### Source document:
BEGIN

April 2nd 2013 my life as I had come to live and accept it as a co-parenting mom changed forever. I was sitting at my former boyfriend’s house in Highlands Ranch on our big green comfy couch when I received a call from my stepdad, Dan. He called to tell me that Boulder county Sheriff’s were just about to pick up my ex husband on an outstanding felony warrant out of Denver county. Beyond that, I had no further information. My mind began to race; what had he done, who had he killed, what crime from years ago was coming back to haunt him?
Where is Dada?
When can I see him?
It wasn’t until a few days later would I find out his charges. And for privacy purposes, I am going to leave those out for now. However, I will say never in my entire life and in knowing my ex husband would I ever think he would be charged with what he was charged with.
While my ex husband’s family immediately wanted to blame me for him being arrested they too found out I had nothing to do with it. They asked to and I allowed them to maintain a relationship with my son over the next 12 months between the time my ex was arrested and he went to trial.
Due to the nature of his charges, I was very concerned how it was all going to affect my son. I could only keep saying “soon” so many times. One thing I was adamant about was not letting my son know the charges or to put a firm deadline on when his dad would be coming home. I did not want anyone to get his hopes up and then shatter them once again. This was something that I faced resistance from, from my ex’s family. As much as I too wanted to believe he would be found innocent, I was keeping the what if’s in my mind. I didn’t want to get my hopes up and then be let down. I was pessimistic even though I wanted so badly to be optimistic. I didn’t know anything about how the charges came about and the evidence that was had.
I had to focus on being a mother full time …………
in his very unexpected absence.
2 and a half days of trial. A day total of jury deliberations later the verdict was in. I sat by myself in the courtroom. 2nd to last pew. Although his family was there I could not bring myself to sit with them. I needed to process this independently. Maybe it’s because I am an only child, maybe not but I just had to have it that way. I noticed they increased the number of officers inside the courtroom before the verdict was read. I still didn’t know what to expect. Shortly after lunch on that Thursday afternoon We the people of the jury find XXX Guilty of X X X. Tears immediately started to flow. My mouth flew open and without hesitation I took off for the doors heading out of the courtroom. As soon as I got the hallway I looked straight at his sister, taking notice of the 6 additional officers standing outside of the court room that I had previously not seen, and said ” Now what the fuck do I tell my son” my back hit the wall and my legs slipped from under me. I sat there on the floor of the courthouse crying like a baby. I think I mustered up the energy to go back in the courtroom a few minutes later but to be honest the rest of that day was a blur.

END

### Source data:

BEGIN

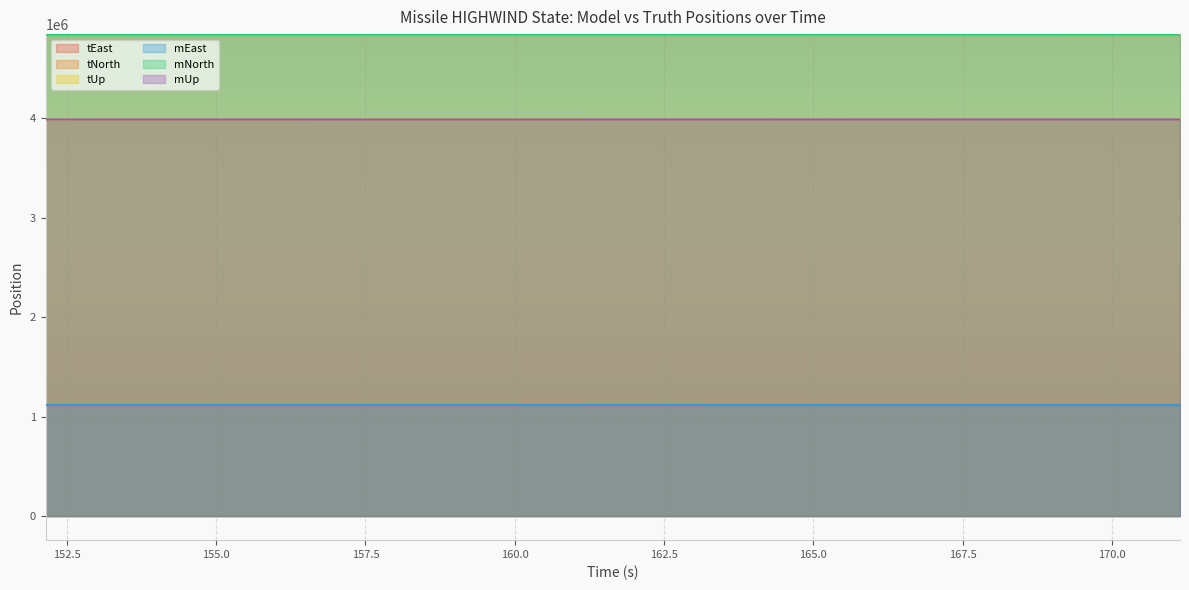

The mEast series shows 1948400.4 at 161.142. True or false?

False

END

### What to do:
(1) Translate this sentence from the personal account into Spanish: "I sat by myself in the courtroom."
(2) In the personal account, who called the writer on April 2nd 2013 with the news about the ex husband?
(3) Pick up the personal account where it stops and continue it.

### Answers to the problems:
(1) Me senté sola en la sala del tribunal.

(2) Her stepdad, Dan.

(3)
I went home that day feeling completely helpless and defeated. I didn’t know what was going to happen next. Sentencing was set for 8 ish week later. So again it was a waiting game. How long is he going to be away? What do I tell my sonl in the meantime? Do I keep being evasive? What is the right thing to do?
I have had a lot of alone times in life but this was different. Who did I know or could I turn to that would truly understand what I was going through and how to understand my emotions? What became a quick reality was I had NO ONE. All of my friends were so supportive but none of them knew what it was like. I was going to be a single mom not co-parenting for an unknown amount of time and this scared me. I didn’t have any immediate family in Colorado. While I had friends they had their own lives. I was still healing from the unexpected loss of my mom a few years earlier. But I had to do what I had to do.
The end of May 2014 my ex husband was sentenced to 10 years to life in prison when I was 33 years old and my son was 6. I didn’t have a support system to help me navigate the emotions that come along with a love one being sent to prison for what could be forever. I didn’t know to tell my son.
We have a kinship that some may not speak openly about but it’s there and I’m here if you need someone.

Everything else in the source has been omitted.